I Pazzi non esistono

Camminare in giro per strada osservando le macchine che sfrecciano sull’asfalto, leggere le targhe e fare la somma dei numeri, se è pari andrà tutto bene, se è dispari succederà qualcosa di tremendamente orribile. Uscire di casa e tornare alla porta infinite volte di seguito per controllare di averla chiusa bene. Delirare se ogni cosa non va perfettamente come deve andare. Pesare pochi grammi, guardarsi allo specchio e vedersi enormi. Essere un momento estremamente frenetici, e quello successivo desiderare di lanciarsi dalla finestra. Convivere con delle voci in testa che impongono una vita impossibile.

Disturbo ossessivo compulsivo, disturbi del comportamento alimentare, disturbo bipolare, schizofrenia; una serie di gravissime patologie psichiatriche che spesso e volentieri, nel corso della storia, nell’ignoranza della mente umana, sono state riassunte sotto il termine di “pazzia”.

Nessuno degli individui affetti da queste patologie è però degno di un appellativo del genere. I pazzi non esistono. Esistono i malati, che come tali necessitano di cure e di affetto, di supporto da parte di famiglia ed amici.

Purtroppo si tende a pensare che le “malattie mentali” siano soltanto dei capricci. Nel corso dei secoli questi disturbi non hanno mai raggiunto, a livello sociale, la stessa dignità di altre patologie mediche. Si è sempre cercato di curare queste malattie attraverso l’isolamento e l’emarginazione, senza preoccuparsi troppo del fatto che i malati psichiatrici siano delle persone.

Una prova di ciò è senza ombra di dubbio l’invenzione del manicomio. Queste strutture governative furono istituite con la legge n. 36 del 14 febbraio 1904 intitolata “disposizioni sui manicomi e sugli alienati. Custodia e cura degli alienati.”

Quello che poi accadeva all’interno di quelle strutture non aveva niente a che fare con la cura. I pazienti, essendo stati dichiarati incapaci di intendere e di volere, venivano privati di qualunque cosa, venivano trattati come maiali in una stalla, obbligati a vivere una vita al limite dell’indecenza.

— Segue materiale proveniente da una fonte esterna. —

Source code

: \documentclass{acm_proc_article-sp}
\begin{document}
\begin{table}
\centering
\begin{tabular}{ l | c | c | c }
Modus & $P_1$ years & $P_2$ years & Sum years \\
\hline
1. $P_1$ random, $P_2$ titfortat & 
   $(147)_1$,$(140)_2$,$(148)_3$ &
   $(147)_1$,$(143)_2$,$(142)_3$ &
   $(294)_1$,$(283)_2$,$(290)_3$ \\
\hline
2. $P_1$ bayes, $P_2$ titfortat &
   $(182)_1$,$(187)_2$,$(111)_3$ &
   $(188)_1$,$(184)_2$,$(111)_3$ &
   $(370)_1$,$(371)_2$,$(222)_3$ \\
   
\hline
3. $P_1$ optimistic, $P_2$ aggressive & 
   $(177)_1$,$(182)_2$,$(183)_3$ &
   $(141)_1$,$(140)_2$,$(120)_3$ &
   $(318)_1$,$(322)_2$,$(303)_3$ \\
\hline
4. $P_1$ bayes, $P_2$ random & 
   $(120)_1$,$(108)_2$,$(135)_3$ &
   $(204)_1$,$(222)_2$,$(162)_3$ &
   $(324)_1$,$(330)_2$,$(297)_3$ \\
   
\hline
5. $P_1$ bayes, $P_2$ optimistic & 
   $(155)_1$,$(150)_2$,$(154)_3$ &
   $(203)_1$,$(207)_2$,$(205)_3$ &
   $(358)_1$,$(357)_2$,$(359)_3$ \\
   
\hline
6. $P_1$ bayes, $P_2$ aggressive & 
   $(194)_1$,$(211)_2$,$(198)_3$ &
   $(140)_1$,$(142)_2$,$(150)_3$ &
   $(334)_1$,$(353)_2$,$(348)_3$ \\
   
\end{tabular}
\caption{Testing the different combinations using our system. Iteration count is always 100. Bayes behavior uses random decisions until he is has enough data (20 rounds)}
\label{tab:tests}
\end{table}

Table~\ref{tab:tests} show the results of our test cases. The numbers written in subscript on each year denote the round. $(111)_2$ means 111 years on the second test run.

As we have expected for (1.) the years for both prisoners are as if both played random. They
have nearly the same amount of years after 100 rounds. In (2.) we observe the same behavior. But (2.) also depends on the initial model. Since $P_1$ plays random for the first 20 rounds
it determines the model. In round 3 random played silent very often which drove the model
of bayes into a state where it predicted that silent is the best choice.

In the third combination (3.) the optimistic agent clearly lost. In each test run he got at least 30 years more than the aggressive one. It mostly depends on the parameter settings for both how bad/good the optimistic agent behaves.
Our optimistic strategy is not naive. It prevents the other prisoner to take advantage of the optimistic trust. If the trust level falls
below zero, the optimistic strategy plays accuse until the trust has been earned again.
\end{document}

“Il manicomio era saturo di fortissimi odori. Molta gente orinava e defecava per terra. Dappertutto era il finimondo. Gente che si strappava i capelli, gente che si lacerava le vesti o cantava sconce canzoni. […] Qualcuno dei malati al colmo della disperazione, tentava di infierire, infierire su se stesso: e anche questo era giudicato malattia, e non si riconosceva al malato il suo diritto alla vita, il suo diritto alla morte. Quando una donna si tagliava le vene, veniva vituperata, dava scandalo. Nessuno andava a vedere quale groviglio di male o di pianto, o quale esterna sofferenza l’avesse portata a quella decisione.”

Queste righe sono tratte dal romanzo “L’altra verità” di Alda Merini, nel quale racconta la sua terribile esperienza vissuta all’interno di un manicomio. Un’esperienza fatta di camicie di forza, di farmaci, di elettroshock, di solitudine e di sofferenza. Un’esperienza che dal punto di vista medico, riguardo il suo disturbo psichiatrico, non ha portato a nessun miglioramento.

Oggi, fortunatamente, l’idea di manicomio è stata sorpassata, ma nell’immaginario collettivo esiste ancora l’idea del “pazzo da rinchiudere”. Questo perché l’immaginario collettivo è estremamente ignorante. Non si può certo negare che molti disturbi psichiatrici siano effettivamente pericolosi anche per chi sta vicino al malato, ma non è certo etichettando, emarginando o trattando queste persone come animali che si risolverà il problema.